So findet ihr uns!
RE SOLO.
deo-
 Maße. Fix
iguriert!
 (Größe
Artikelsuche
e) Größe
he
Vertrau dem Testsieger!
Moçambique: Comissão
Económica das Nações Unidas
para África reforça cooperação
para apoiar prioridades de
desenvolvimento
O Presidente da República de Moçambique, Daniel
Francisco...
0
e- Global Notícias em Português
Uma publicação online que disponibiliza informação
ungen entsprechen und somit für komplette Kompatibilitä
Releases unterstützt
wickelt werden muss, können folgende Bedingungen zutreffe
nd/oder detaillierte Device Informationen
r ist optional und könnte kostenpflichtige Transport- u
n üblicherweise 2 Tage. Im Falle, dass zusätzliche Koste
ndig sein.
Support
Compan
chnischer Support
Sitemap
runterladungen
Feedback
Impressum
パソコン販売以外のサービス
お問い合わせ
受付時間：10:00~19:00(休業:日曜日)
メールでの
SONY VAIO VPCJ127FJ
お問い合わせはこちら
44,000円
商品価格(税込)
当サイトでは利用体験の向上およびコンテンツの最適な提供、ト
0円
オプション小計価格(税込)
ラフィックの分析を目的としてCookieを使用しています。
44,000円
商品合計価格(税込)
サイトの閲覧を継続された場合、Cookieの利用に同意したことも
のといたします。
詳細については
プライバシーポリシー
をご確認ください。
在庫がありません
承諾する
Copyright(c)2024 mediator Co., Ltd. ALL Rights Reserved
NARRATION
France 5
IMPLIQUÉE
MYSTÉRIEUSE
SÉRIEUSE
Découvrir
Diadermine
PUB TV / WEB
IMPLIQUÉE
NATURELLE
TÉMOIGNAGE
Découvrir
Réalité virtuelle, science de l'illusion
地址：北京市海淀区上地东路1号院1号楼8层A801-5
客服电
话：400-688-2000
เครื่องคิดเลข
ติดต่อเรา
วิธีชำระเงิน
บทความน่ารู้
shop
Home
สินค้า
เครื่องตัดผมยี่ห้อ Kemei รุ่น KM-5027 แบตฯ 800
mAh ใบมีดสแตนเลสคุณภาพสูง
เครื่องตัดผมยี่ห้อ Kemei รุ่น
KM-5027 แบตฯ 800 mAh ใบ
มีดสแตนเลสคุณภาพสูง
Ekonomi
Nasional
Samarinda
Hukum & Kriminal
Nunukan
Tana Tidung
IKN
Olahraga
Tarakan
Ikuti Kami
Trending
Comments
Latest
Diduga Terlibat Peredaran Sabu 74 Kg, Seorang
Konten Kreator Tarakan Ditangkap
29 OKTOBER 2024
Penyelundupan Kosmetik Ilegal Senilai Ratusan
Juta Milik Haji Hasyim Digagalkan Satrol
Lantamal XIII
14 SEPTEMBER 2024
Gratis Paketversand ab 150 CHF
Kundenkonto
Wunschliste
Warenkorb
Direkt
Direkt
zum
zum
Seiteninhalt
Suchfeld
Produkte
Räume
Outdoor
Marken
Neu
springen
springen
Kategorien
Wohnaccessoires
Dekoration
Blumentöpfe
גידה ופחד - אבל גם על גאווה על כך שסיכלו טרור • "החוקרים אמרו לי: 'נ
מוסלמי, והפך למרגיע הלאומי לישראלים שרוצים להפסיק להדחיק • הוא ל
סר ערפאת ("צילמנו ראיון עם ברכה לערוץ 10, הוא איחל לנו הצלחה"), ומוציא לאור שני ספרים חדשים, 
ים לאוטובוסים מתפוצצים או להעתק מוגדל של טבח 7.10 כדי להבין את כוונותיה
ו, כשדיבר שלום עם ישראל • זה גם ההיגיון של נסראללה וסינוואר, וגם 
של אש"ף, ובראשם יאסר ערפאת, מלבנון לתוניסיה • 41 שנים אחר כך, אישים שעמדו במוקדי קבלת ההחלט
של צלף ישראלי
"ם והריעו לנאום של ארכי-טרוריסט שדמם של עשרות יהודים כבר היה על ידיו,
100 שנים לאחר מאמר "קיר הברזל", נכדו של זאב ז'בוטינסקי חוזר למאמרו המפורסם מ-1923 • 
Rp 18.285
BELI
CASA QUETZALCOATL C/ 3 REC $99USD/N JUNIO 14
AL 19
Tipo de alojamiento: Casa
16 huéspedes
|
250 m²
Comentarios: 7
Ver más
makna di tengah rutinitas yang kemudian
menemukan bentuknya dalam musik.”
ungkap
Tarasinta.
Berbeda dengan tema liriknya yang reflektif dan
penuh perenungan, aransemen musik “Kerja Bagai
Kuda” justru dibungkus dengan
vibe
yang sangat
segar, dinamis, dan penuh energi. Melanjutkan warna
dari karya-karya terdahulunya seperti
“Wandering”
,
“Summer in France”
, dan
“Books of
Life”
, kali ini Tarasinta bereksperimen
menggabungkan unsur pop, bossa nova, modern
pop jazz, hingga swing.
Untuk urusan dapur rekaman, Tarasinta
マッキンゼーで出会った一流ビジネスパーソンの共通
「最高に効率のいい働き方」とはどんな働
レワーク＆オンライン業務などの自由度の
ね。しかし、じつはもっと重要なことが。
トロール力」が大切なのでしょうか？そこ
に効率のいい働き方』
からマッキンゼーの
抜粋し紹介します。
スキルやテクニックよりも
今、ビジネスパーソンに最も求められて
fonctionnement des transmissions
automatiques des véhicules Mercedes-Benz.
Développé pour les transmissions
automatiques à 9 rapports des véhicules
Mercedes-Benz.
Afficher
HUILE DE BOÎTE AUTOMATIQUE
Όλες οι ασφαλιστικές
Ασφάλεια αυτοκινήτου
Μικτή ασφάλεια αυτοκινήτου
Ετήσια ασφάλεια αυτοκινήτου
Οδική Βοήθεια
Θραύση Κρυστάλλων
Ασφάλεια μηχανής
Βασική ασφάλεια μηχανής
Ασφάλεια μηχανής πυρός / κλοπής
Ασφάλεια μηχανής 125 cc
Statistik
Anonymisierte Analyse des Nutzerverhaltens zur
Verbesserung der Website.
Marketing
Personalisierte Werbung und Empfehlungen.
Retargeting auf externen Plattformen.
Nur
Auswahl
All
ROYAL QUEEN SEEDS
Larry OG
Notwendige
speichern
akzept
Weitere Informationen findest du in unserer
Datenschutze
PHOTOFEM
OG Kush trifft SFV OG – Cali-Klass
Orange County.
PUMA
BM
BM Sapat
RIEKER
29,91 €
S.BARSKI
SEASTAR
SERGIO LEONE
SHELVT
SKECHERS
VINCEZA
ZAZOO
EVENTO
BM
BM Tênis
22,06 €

• The task
Give back, word for word, only the lines above from the line holding "เครื่องตัดผมยี่ห้อ Kemei รุ่น KM-5027" to the line holding "automatiques des véhicules Mercedes-Benz.", both included.

• Your response
เครื่องตัดผมยี่ห้อ Kemei รุ่น KM-5027 แบตฯ 800
mAh ใบมีดสแตนเลสคุณภาพสูง
เครื่องตัดผมยี่ห้อ Kemei รุ่น
KM-5027 แบตฯ 800 mAh ใบ
มีดสแตนเลสคุณภาพสูง
Ekonomi
Nasional
Samarinda
Hukum & Kriminal
Nunukan
Tana Tidung
IKN
Olahraga
Tarakan
Ikuti Kami
Trending
Comments
Latest
Diduga Terlibat Peredaran Sabu 74 Kg, Seorang
Konten Kreator Tarakan Ditangkap
29 OKTOBER 2024
Penyelundupan Kosmetik Ilegal Senilai Ratusan
Juta Milik Haji Hasyim Digagalkan Satrol
Lantamal XIII
14 SEPTEMBER 2024
Gratis Paketversand ab 150 CHF
Kundenkonto
Wunschliste
Warenkorb
Direkt
Direkt
zum
zum
Seiteninhalt
Suchfeld
Produkte
Räume
Outdoor
Marken
Neu
springen
springen
Kategorien
Wohnaccessoires
Dekoration
Blumentöpfe
גידה ופחד - אבל גם על גאווה על כך שסיכלו טרור • "החוקרים אמרו לי: 'נ
מוסלמי, והפך למרגיע הלאומי לישראלים שרוצים להפסיק להדחיק • הוא ל
סר ערפאת ("צילמנו ראיון עם ברכה לערוץ 10, הוא איחל לנו הצלחה"), ומוציא לאור שני ספרים חדשים, 
ים לאוטובוסים מתפוצצים או להעתק מוגדל של טבח 7.10 כדי להבין את כוונותיה
ו, כשדיבר שלום עם ישראל • זה גם ההיגיון של נסראללה וסינוואר, וגם 
של אש"ף, ובראשם יאסר ערפאת, מלבנון לתוניסיה • 41 שנים אחר כך, אישים שעמדו במוקדי קבלת ההחלט
של צלף ישראלי
"ם והריעו לנאום של ארכי-טרוריסט שדמם של עשרות יהודים כבר היה על ידיו,
100 שנים לאחר מאמר "קיר הברזל", נכדו של זאב ז'בוטינסקי חוזר למאמרו המפורסם מ-1923 • 
Rp 18.285
BELI
CASA QUETZALCOATL C/ 3 REC $99USD/N JUNIO 14
AL 19
Tipo de alojamiento: Casa
16 huéspedes
|
250 m²
Comentarios: 7
Ver más
makna di tengah rutinitas yang kemudian
menemukan bentuknya dalam musik.”
ungkap
Tarasinta.
Berbeda dengan tema liriknya yang reflektif dan
penuh perenungan, aransemen musik “Kerja Bagai
Kuda” justru dibungkus dengan
vibe
yang sangat
segar, dinamis, dan penuh energi. Melanjutkan warna
dari karya-karya terdahulunya seperti
“Wandering”
,
“Summer in France”
, dan
“Books of
Life”
, kali ini Tarasinta bereksperimen
menggabungkan unsur pop, bossa nova, modern
pop jazz, hingga swing.
Untuk urusan dapur rekaman, Tarasinta
マッキンゼーで出会った一流ビジネスパーソンの共通
「最高に効率のいい働き方」とはどんな働
レワーク＆オンライン業務などの自由度の
ね。しかし、じつはもっと重要なことが。
トロール力」が大切なのでしょうか？そこ
に効率のいい働き方』
からマッキンゼーの
抜粋し紹介します。
スキルやテクニックよりも
今、ビジネスパーソンに最も求められて
fonctionnement des transmissions
automatiques des véhicules Mercedes-Benz.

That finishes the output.